Peppered, pounded, pizza shop owner seeks big SLO dough
July 17, 2008
By DANIEL BLACKBURN
San Luis Obispo businessman Jeff Milne, home after a long day baking and serving at his Babbo’s Pizzeria on Santa Rosa, was surprised when he looked through a window and saw police officers at his door, but not worried… despite the fact they were leveling weapons at him.
After all, by his own description, Milne is a law-abiding man and a supporter of law enforcement. He had just kicked off his shoes and shirt in July 2007 and was settling down to watch television when four cops descended on his home at 366 Christina and banged on the front door. Milne readily admitted the officers, asking, “Hey, what’s going on?”
According to a claim filed by lawyers for Milne, the restaurateur was grabbed and patted down while he held his hands in the air. One officer found a small, folded pocket knife in Milne’s back pocket, shouted “Knife!” and immediately pepper-sprayed Milne in his face. He was wrestled to the ground and pinned by one officer’s knee while the others punched him, he said. His wrists were cuffed behind his back. Then he was hauled roughly to his feet, causing additional injury, he now alleges.
The cops huddled; this house call apparently was not what they had been expecting. Acting on a tip from a neighbor’s 10-year-old girl about a man forcibly entering the house, the officers – three from the city of San Luis Obispo, another from Cal Poly campus police – later would testify that they were prepared to confront a burglar. Instead, they found the homeowner, Milne.
After the cops had conferred among themselves, Milne was booked into County Jail, charged with resisting arrest and obstructing an officer. He spent the night behind bars, dressed only in socks and jeans.
“The police had to think of something pretty quick,” said Milne’s lawyer, Lou Koory of James McKiernan Lawyers. “What they had was a guy in his own house who hadn’t done anything wrong whatsoever.”
Milne said the officers did not ask for identification before throwing him to the ground. He noted in his claim that the child’s report to police suggested a man “had kicked down the door” and entered a nearby house. When police arrived at Milne’s, they found no evidence of damage to the door.

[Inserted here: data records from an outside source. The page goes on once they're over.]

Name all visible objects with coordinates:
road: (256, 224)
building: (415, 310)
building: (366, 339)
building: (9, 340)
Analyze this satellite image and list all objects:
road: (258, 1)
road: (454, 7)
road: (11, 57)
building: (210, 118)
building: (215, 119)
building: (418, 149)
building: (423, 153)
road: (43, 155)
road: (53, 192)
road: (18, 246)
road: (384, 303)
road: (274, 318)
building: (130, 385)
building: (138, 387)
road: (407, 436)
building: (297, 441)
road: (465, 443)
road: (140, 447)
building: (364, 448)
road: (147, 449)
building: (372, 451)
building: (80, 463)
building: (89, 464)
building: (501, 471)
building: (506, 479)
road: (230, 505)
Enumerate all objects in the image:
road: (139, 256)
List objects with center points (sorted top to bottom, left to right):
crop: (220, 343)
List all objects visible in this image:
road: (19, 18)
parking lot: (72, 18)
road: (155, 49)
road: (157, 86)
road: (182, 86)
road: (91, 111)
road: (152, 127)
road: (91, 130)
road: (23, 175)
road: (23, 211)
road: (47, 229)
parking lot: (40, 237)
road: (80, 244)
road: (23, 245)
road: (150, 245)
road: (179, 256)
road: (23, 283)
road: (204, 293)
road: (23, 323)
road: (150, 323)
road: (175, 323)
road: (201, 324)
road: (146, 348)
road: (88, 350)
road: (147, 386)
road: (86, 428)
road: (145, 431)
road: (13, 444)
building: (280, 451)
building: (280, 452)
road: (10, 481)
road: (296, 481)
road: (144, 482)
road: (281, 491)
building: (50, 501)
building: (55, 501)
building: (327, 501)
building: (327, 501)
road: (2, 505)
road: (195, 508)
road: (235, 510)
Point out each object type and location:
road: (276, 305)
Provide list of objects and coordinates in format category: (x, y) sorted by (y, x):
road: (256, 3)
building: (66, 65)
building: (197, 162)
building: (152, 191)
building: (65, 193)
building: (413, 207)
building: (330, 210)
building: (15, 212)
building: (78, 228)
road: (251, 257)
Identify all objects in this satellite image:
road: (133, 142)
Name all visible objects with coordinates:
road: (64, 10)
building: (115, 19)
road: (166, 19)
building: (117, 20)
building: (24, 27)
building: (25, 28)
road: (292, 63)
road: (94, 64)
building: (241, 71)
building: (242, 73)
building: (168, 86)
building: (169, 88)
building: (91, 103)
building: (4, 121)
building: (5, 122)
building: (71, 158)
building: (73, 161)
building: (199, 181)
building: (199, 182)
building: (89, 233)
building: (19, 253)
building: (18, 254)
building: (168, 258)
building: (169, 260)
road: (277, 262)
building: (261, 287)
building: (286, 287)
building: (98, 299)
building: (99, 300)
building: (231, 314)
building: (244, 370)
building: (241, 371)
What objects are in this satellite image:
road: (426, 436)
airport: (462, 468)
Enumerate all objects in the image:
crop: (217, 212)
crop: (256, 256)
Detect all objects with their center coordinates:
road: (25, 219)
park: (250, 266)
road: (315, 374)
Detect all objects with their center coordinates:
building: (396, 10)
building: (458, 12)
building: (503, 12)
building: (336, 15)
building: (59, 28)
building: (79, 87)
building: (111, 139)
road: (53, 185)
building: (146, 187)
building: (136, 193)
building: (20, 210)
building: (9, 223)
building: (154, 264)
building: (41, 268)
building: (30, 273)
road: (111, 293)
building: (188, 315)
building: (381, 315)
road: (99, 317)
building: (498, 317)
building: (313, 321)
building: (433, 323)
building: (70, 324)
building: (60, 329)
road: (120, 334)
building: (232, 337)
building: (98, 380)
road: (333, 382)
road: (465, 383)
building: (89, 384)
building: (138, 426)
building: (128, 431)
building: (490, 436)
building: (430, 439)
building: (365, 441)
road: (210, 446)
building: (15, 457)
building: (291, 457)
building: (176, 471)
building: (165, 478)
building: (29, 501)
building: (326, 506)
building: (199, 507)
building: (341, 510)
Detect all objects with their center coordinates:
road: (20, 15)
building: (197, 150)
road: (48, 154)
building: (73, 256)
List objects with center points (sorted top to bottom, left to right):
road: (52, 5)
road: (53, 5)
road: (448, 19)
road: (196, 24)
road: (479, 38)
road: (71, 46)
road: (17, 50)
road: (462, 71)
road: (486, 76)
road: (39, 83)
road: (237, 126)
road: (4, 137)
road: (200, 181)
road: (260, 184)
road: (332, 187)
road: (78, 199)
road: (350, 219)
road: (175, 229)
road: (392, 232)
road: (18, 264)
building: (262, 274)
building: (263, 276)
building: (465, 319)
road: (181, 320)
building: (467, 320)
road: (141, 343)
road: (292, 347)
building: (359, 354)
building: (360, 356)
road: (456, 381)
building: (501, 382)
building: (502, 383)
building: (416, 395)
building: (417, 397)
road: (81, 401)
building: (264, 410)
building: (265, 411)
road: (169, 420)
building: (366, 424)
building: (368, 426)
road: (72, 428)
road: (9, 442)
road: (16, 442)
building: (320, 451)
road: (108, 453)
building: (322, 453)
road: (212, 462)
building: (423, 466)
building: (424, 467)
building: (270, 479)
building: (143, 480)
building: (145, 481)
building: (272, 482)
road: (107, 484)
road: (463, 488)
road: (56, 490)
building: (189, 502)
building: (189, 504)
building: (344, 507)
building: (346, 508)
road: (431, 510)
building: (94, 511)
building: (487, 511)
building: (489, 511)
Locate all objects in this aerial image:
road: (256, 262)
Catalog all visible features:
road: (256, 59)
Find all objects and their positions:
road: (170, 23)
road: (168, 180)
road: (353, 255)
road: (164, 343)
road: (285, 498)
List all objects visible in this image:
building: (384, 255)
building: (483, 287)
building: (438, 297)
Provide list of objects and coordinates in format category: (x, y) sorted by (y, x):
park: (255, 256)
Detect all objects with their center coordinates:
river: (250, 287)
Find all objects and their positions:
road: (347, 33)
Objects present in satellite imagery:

Last October, a San Luis Obispo Superior Court jury acquitted Milne of all charges against him, clearing the way for submission of his $10 million claim. The claim recently was denied by the SLO city council and a lawsuit now is being prepared, said Koory.
Capt. Dan Blanke of the SLO Police Department declined comment and referred questions to the city attorney.
The officers are identified as Jeff Koznek, Amy Chastain, Crystal
Locarnini, all of San Luis Obispo’s department; and Max Schad, Cal Poly police. Also named is the city and its police department.
The claim alleges police officers offered dishonest testimony at trial and tampered with evidence. Specifically, Milne alleges police misconduct; unlawful arrest; excessive force; assault and battery; violation of civil rights; spoliation of evidence; and negligence.